Time Out (Adam Feldman): “Expertly directed and choreographed by Christopher Wheeldon, MJ does about as well as possible within its careful brief. In and of itself, it is a deftly crafted jukebox nostalgia trip. Lynn Nottage’s script weaves together three dozen songs, mostly from the Jackson catalog. The music and the dancing are sensational. And isn’t that, the show suggests, really the point in the end? Doesn’t that beat all? MJ is manifestly aimed at people who either believe in Jackson’s innocence or who are able and willing to enjoy his work despite questions about his guilt.  There are many such people, and the production serves them handsomely. The design is deluxe: dazzling period costumes by Paul Tazewell, a smooth set by Derek McLane, flashy lighting by Natasha Katz, vivid arrangements by Jason Michael Webb and David Holcenberg.

Associated Press (Mark Kennedy): “An altogether baffling production… Like Jackson himself, there are moments of sheer genius punctuated by head-scratching weirdness…  It’s curiously muted, shallow writing from playwright Lynn Nottage, someone who previously painted a harrowing picture of violent life in the midst of an African civil war with “Ruined.” The approval of the Michael Jackson estate — prominently trumpeted here — looms large. Nottage and director and choreographer Christopher Wheeldon have one of the greatest music catalogues in the world and yet don’t seem to know how to handle it… There are moments that reveal a potentially different show, one less blunt, more stylish and impressionistic. Act II opens with a sort of stripped-down dream sequence of dance, as if Wheeldon had finally wrested the project for himself. It breaks the fourth wall and is tonally like nothing else in the show.”

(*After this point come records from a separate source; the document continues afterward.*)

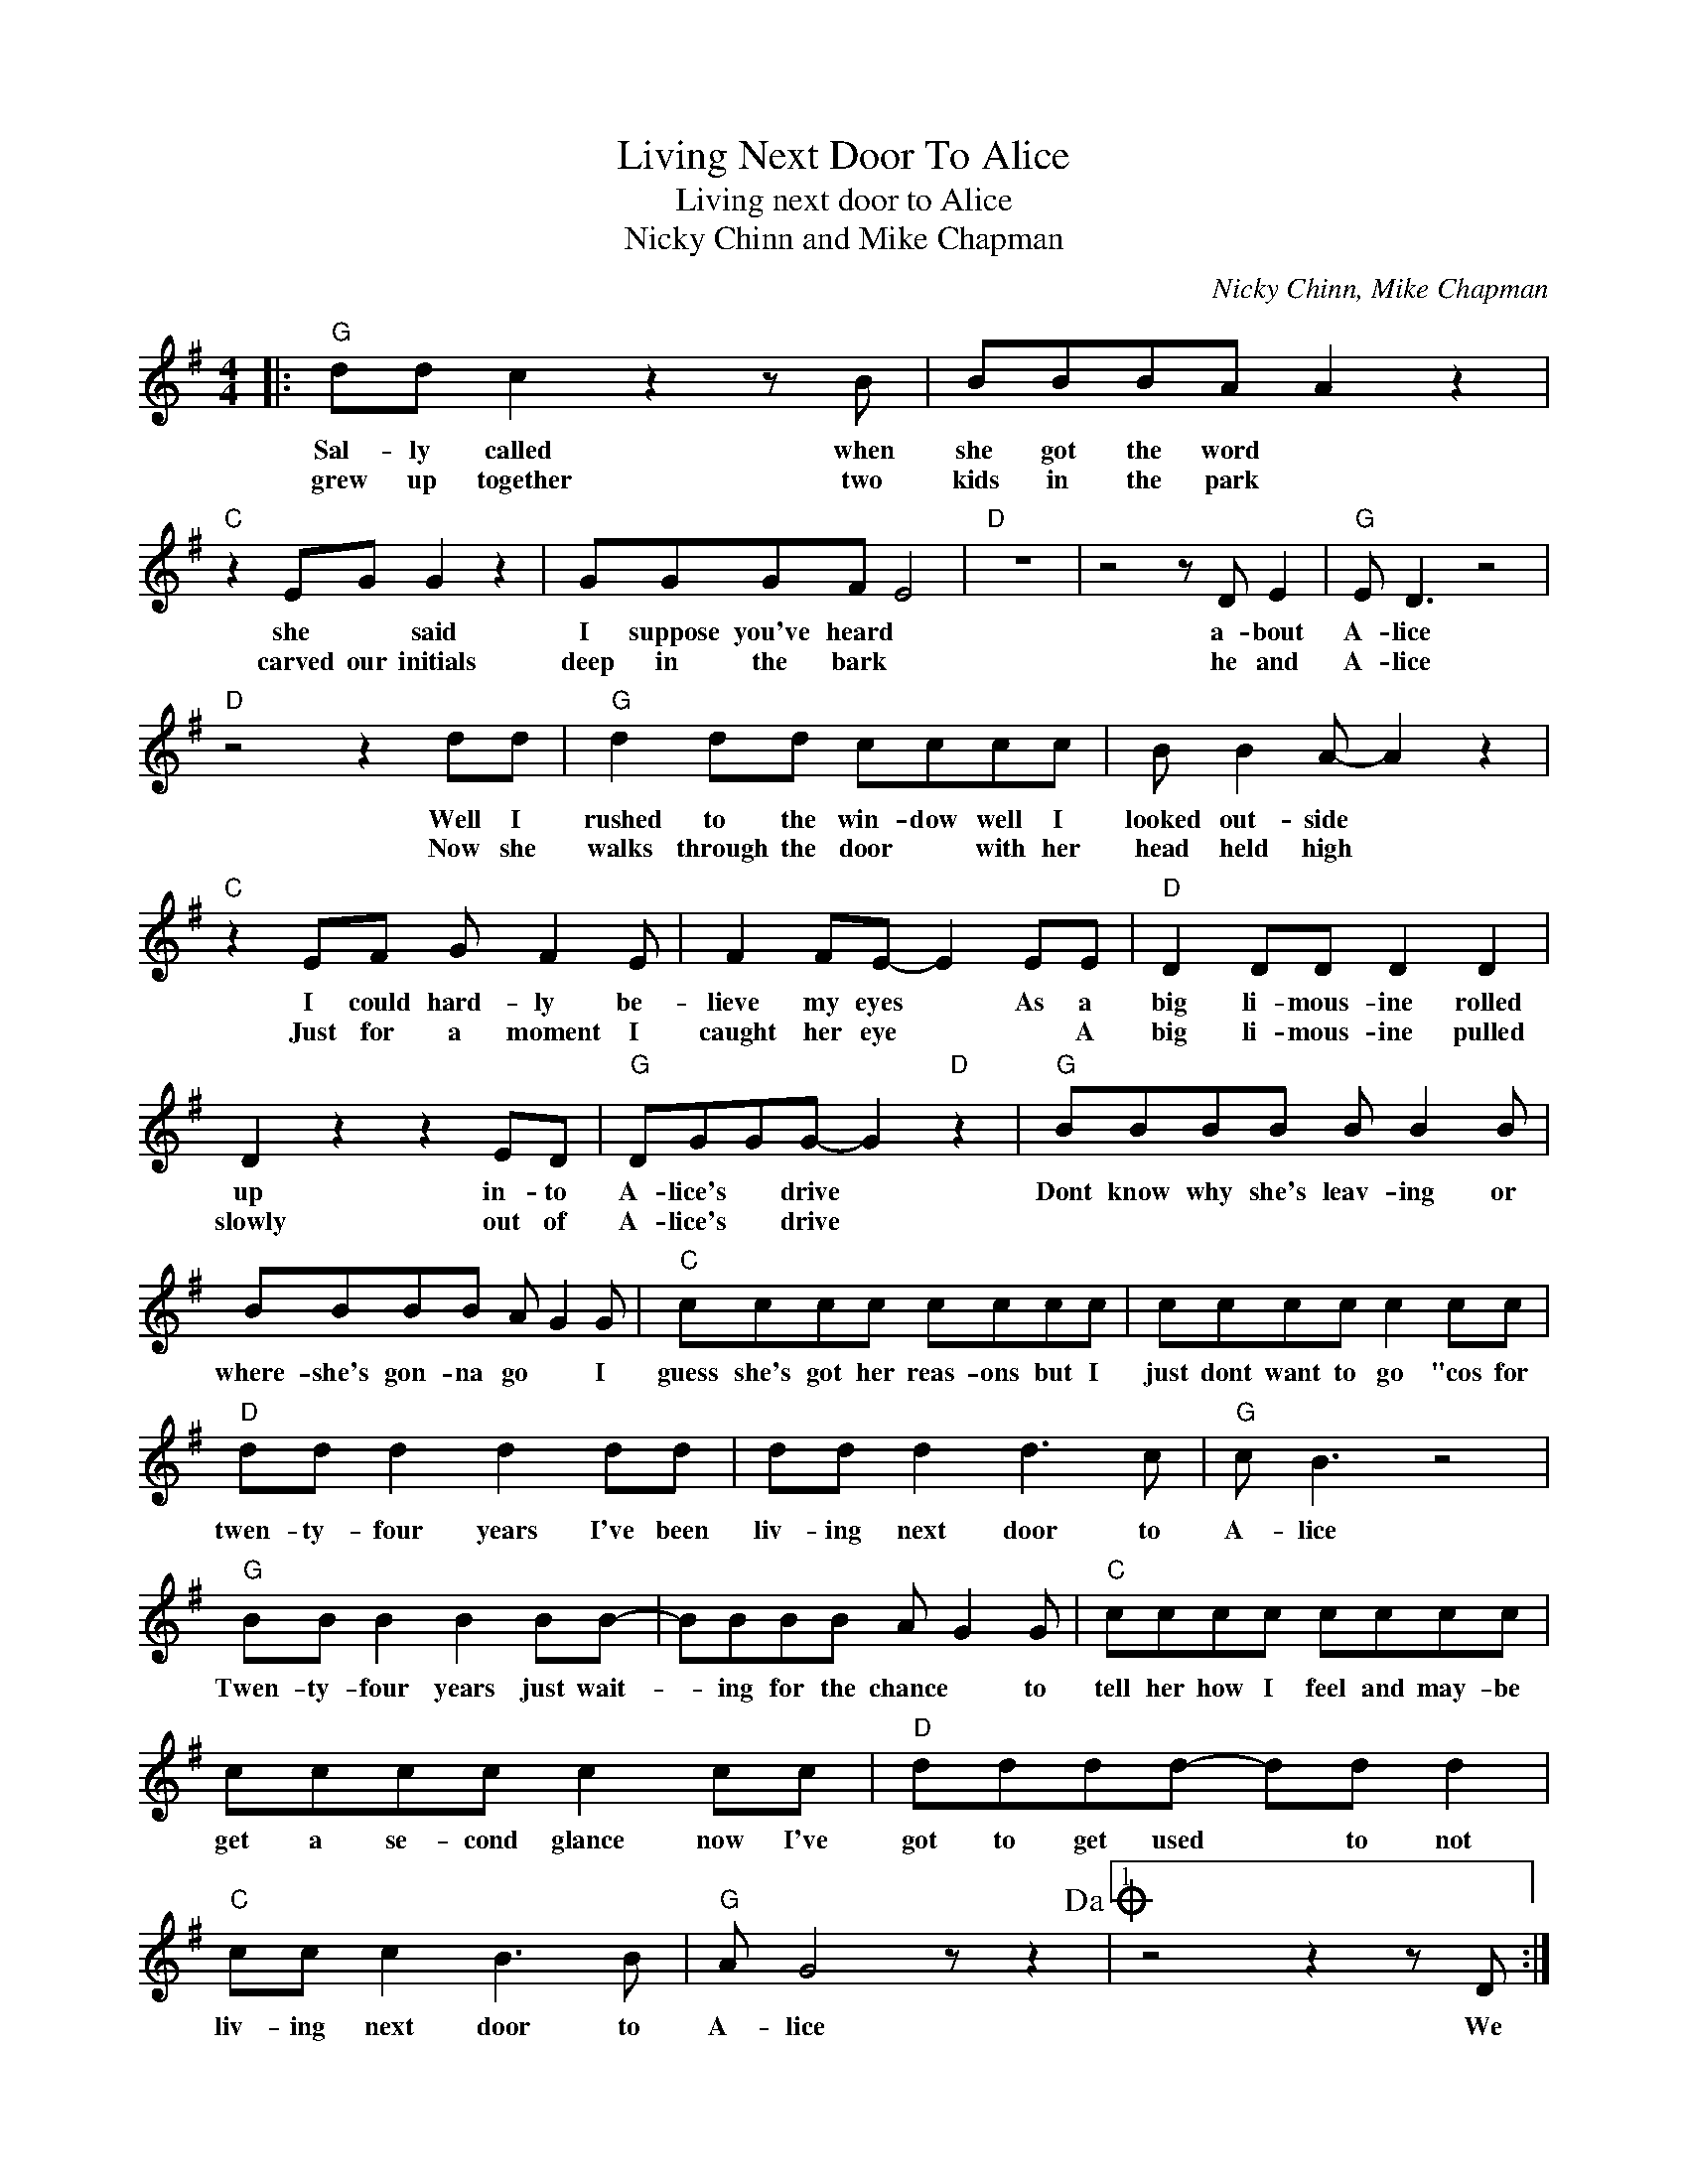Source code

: X:1
T:Living Next Door To Alice
T:Living next door to Alice
T:Nicky Chinn and Mike Chapman
C:Nicky Chinn, Mike Chapman
Z:All Rights Reserved
L:1/8
M:4/4
K:G
V:1 treble 
%%MIDI program 4
V:1
|:"G" dd c2 z2 z B | BBBA A2 z2 |"C" z2 EG G2 z2 | GGGF E4 |"D" z8 | z4 z D E2 |"G" E D3 z4 | %7
w: Sal- ly called when|she got the word *|she * said|I suppose you've heard *||a- bout|A- lice|
w: grew up together two|kids in the park *|carved our initials|deep in the bark *||he and|A- lice|
"D" z4 z2 dd |"G" d2 dd cccc | B B2 A- A2 z2 |"C" z2 EF G F2 E | F2 FE- E2 EE |"D" D2 DD D2 D2 | %13
w: Well I|rushed to the win- dow well I|looked out- side *|I could hard- ly be-|lieve my eyes * As a|big li- mous- ine rolled|
w: Now she|walks through the door * with her|head held high *|Just for a moment I|caught her eye * * A|big li- mous- ine pulled|
 D2 z2 z2 ED |"G" DGGG- G2"D" z2 |"G" BBBB B B2 B | BBBB A G2 G |"C" cccc cccc | cccc c2 cc | %19
w: up in- to|A- lice's * drive *|Dont know why she's leav- ing or|where- she's gon- na go * I|guess she's got her reas- ons but I|just dont want to go "cos for|
w: slowly out of|A- lice's * drive *|||||
"D" dd d2 d2 dd | dd d2 d3 c |"G" c B3 z4 |"G" BB B2 B2 BB- | BBBB A G2 G |"C" cccc cccc | %25
w: twen- ty- four years I've been|liv- ing next door to|A- lice|Twen- ty- four years just wait-|* ing for the chance * to|tell her how I feel and may- be|
w: ||||||
 cccc c2 cc |"D" dddd- dd d2 |"C" cc c2 B3 B |"G" A G4 z z2!dacoda! |1 z4 z2 z D :|2 %30
w: get a se- cond glance now I've|got to get used * to not|liv- ing next door to|A- lice|We|
w: |||||
"D7" E D3 E D3 ||"G" dd d2 c3 c | B2 BB A2 z2 |"C" z2 z E E G2 G/G/ | FFFE- E2 z2 |"D7" z4 z DEE | %36
w: A- lice A- lice|Sal- ly called back and|asked how I felt|and she said hey I|know how to help *|get ov- er|
w: ||||||
"G" E D4 z z2 | z4 z ddd |"G" dddc- c2 c z | B B2 A- A3 E |"C" G G2 G F E2 G | GGFE- E2 EE | %42
w: A- lice|She said now|A- lice is gone * but|I'm still here * you|know I've been wait- ing for|twen- ty- four years * and the|
w: ||||||
"D7" D2 DD D2 DD | D2 z2 z4 || BBBB B B2 B | BBBB A G2 G!D.S.! ||O z4 z2"G" Bc |"D" dddd- ddd z | %48
w: big li- mous- ine dis- ap-|peared.|Dont know why she's leav- ing or|where she's gon- na go * I|Now I'll|nev- er get used * to not|
w: ||||||
"C" cc c2 B3 A |"G" A G3 z4 |] %50
w: liv- ing next door to|A- lice.-|
w: ||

The Daily Beast (by Tim Teeman): “The key to why MJ is such a disappointing piece of theater—for all its visual dazzle and fantastic singing and dancing—is there in the program: “By special arrangement with the estate of Michael Jackson.” There is nothing surprising in the show. This is a slickly corporate, officially sanctioned slice of legacy clean-up. Two and a half hours of glittery hagiography. If you expect a musical that examines Jackson’s life, controversies, and legacy, forget it. If you want to see anything which even mildly challenges the deification of Jackson, or interrogates his celebrity and actions with depth and nuance, this is not the show for you. If you want to hear a bunch of Jackson’s most famous (and not that famous) songs stitched together with a colorless lack of plot: roll up…. Reviews like this won’t matter; its audience doesn’t want to hear a bad, or even vaguely doubtful, word said about its subject, and its producers hope his most devoted fans will supply the reservoir of ticket buyers. It is far from alone when it comes to unimaginative karaoke nights dressed up as Broadway theater shows. Fan worship is their beating heart… Will every MJ Playbill come with its own amnesia pill? It is not a stroke of genius to excise and erase the last 17 years of Jackson’s life. It is an act of narrative neglect.”